• Data shown

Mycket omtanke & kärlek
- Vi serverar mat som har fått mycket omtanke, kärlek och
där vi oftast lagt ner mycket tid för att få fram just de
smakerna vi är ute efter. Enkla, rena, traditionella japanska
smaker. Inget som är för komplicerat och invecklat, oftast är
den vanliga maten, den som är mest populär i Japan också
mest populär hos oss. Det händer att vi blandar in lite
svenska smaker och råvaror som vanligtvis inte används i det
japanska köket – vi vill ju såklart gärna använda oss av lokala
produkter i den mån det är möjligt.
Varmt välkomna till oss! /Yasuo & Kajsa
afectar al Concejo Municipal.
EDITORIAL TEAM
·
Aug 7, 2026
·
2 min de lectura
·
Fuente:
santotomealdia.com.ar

• Task
Copy all of the material above line for line, keeping every word, mark, and line break the same.

• Answer space
Mycket omtanke & kärlek
- Vi serverar mat som har fått mycket omtanke, kärlek och
där vi oftast lagt ner mycket tid för att få fram just de
smakerna vi är ute efter. Enkla, rena, traditionella japanska
smaker. Inget som är för komplicerat och invecklat, oftast är
den vanliga maten, den som är mest populär i Japan också
mest populär hos oss. Det händer att vi blandar in lite
svenska smaker och råvaror som vanligtvis inte används i det
japanska köket – vi vill ju såklart gärna använda oss av lokala
produkter i den mån det är möjligt.
Varmt välkomna till oss! /Yasuo & Kajsa
afectar al Concejo Municipal.
EDITORIAL TEAM
·
Aug 7, 2026
·
2 min de lectura
·
Fuente:
santotomealdia.com.ar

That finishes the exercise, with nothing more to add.